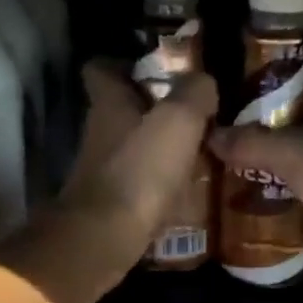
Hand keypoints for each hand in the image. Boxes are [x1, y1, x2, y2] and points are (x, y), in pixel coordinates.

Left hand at [59, 59, 217, 265]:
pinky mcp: (109, 204)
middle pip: (120, 110)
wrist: (105, 237)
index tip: (153, 69)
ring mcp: (100, 171)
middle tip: (190, 114)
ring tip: (196, 152)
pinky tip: (184, 189)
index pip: (101, 69)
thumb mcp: (178, 120)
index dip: (123, 64)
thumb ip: (194, 94)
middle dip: (151, 109)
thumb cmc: (140, 169)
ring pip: (131, 148)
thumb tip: (203, 82)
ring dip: (157, 148)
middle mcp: (98, 133)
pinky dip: (157, 183)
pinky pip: (137, 183)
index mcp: (108, 104)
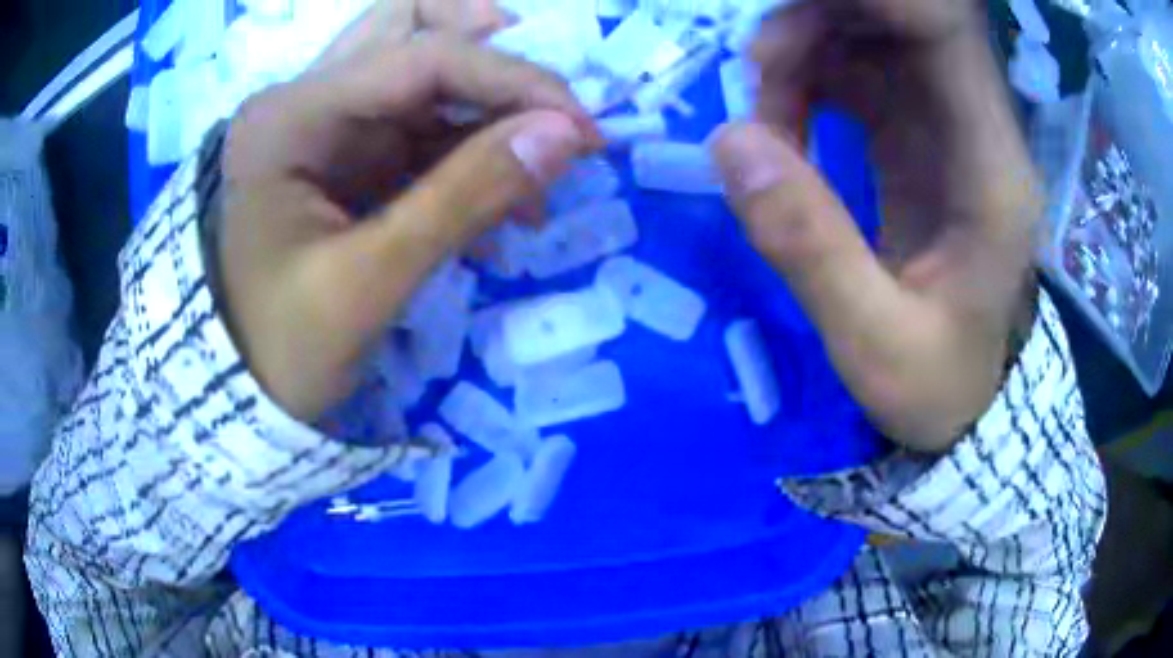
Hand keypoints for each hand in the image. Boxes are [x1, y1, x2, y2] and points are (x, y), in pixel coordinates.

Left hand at [219, 0, 599, 421]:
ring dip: (489, 108)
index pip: (423, 58)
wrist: (243, 393)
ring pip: (423, 70)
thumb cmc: (283, 349)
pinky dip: (470, 149)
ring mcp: (325, 122)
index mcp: (290, 118)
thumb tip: (566, 135)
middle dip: (492, 55)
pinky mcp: (345, 153)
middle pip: (413, 27)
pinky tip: (501, 203)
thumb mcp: (369, 284)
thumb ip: (465, 200)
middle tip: (547, 106)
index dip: (515, 82)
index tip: (585, 131)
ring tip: (533, 176)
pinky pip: (421, 123)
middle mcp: (305, 99)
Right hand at [712, 0, 1039, 451]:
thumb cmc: (937, 387)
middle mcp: (977, 131)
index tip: (786, 16)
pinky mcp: (921, 137)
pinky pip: (861, 70)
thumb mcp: (874, 346)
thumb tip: (730, 143)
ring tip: (763, 107)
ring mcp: (948, 128)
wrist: (967, 402)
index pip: (946, 33)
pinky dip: (811, 76)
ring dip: (808, 48)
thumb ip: (811, 249)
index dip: (878, 1)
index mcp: (990, 171)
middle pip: (904, 22)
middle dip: (821, 19)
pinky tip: (783, 120)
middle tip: (757, 65)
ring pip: (875, 36)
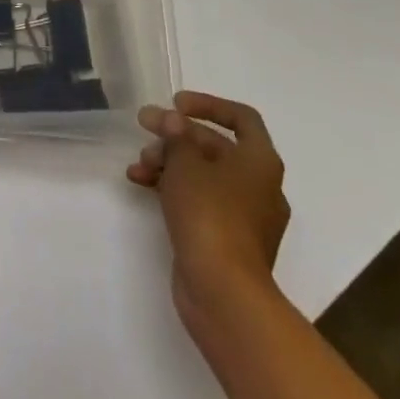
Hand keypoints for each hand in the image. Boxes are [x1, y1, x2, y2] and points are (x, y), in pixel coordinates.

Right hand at [128, 92, 290, 346]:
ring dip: (170, 162)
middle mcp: (259, 186)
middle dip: (177, 136)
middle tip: (144, 128)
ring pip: (204, 175)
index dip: (208, 104)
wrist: (224, 294)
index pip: (241, 118)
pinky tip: (141, 185)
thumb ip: (177, 135)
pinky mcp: (226, 240)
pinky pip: (200, 201)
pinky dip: (173, 189)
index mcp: (260, 162)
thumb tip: (174, 121)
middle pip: (216, 146)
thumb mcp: (186, 164)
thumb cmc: (210, 215)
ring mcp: (244, 217)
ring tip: (138, 165)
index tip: (175, 104)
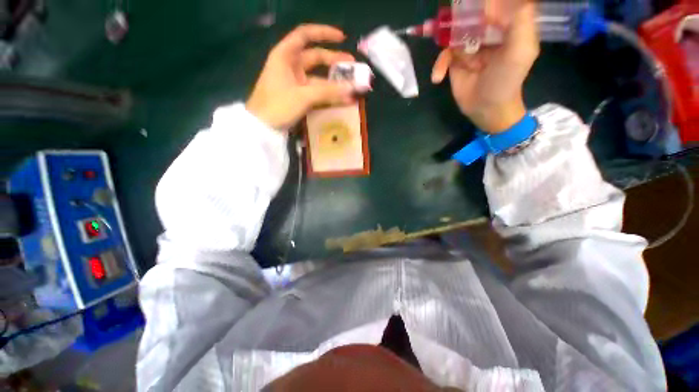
◆ ◆ ◆
Action item:
Exactly reproduce the entries above, minus the pictures.

Output for this exercise:
Hand keypoints for each hand in the image. Boxes are [x1, y1, x2, y2] and points are (x, y), in pixel coordinates.

Left hand at [59, 59, 217, 265]:
pinky mcp: (109, 204)
middle pip: (120, 110)
wrist: (105, 237)
index tip: (153, 69)
ring mcp: (100, 171)
middle tip: (190, 114)
ring tip: (196, 152)
pinky tip: (184, 189)
index pip: (101, 69)
thumb mcp: (178, 120)
index dip: (123, 64)
thumb ip: (194, 94)
middle dip: (151, 109)
thumb cmc: (140, 169)
ring pip: (131, 148)
thumb tip: (203, 82)
ring dip: (157, 148)
middle mcp: (98, 133)
pinky dip: (157, 183)
pinky pip: (137, 183)
index mcp: (108, 104)
Hand keypoints for each hand in the image. Boxes are [x1, y1, x2, y2] and points are (x, y), in pixel coordinates.

Left hand at [219, 0, 599, 421]:
ring dip: (489, 108)
index pip: (423, 58)
wrist: (243, 393)
ring pip: (423, 70)
thumb cmc: (283, 349)
pinky dip: (470, 149)
ring mcp: (325, 122)
index mcp: (290, 118)
thumb tip: (566, 135)
middle dip: (492, 55)
pinky mcp: (345, 153)
middle pip: (413, 27)
pinky tip: (501, 203)
thumb mcp: (369, 284)
thumb ip: (465, 200)
middle tip: (547, 106)
index dip: (515, 82)
index tip: (585, 131)
ring tip: (533, 176)
pinky pip: (421, 123)
middle mcp: (305, 99)
Right hand at [712, 0, 1039, 451]:
thumb cmc: (937, 387)
middle mcp: (977, 131)
index tip: (786, 16)
pinky mcp: (921, 137)
pinky pip: (861, 70)
thumb mcp: (874, 346)
thumb tip: (730, 143)
ring tip: (763, 107)
ring mcp: (948, 128)
wrist: (967, 402)
index pip: (946, 33)
pinky dip: (811, 76)
ring dip: (808, 48)
thumb ip: (811, 249)
index dip: (878, 1)
index mcp: (990, 171)
middle pip: (904, 22)
middle dip: (821, 19)
pinky tip: (783, 120)
middle tip: (757, 65)
ring pip: (875, 36)
Hand keypoints for each hand in the image. Boxes are [x1, y1, x2, y2] and points are (x, y), in pixel coordinates.

Right hand at [128, 92, 290, 346]:
ring dip: (170, 162)
middle mcp: (259, 186)
middle dip: (177, 136)
middle tip: (144, 128)
ring pip: (204, 175)
index dip: (208, 104)
wrist: (224, 294)
index pip: (241, 118)
pinky tip: (141, 185)
thumb ip: (177, 135)
pinky mcp: (226, 240)
pinky pip: (200, 201)
pinky dip: (173, 189)
index mcp: (260, 162)
thumb tip: (174, 121)
middle pip: (216, 146)
thumb mcp: (186, 164)
thumb cmc: (210, 215)
ring mcp: (244, 217)
ring tip: (138, 165)
index tip: (175, 104)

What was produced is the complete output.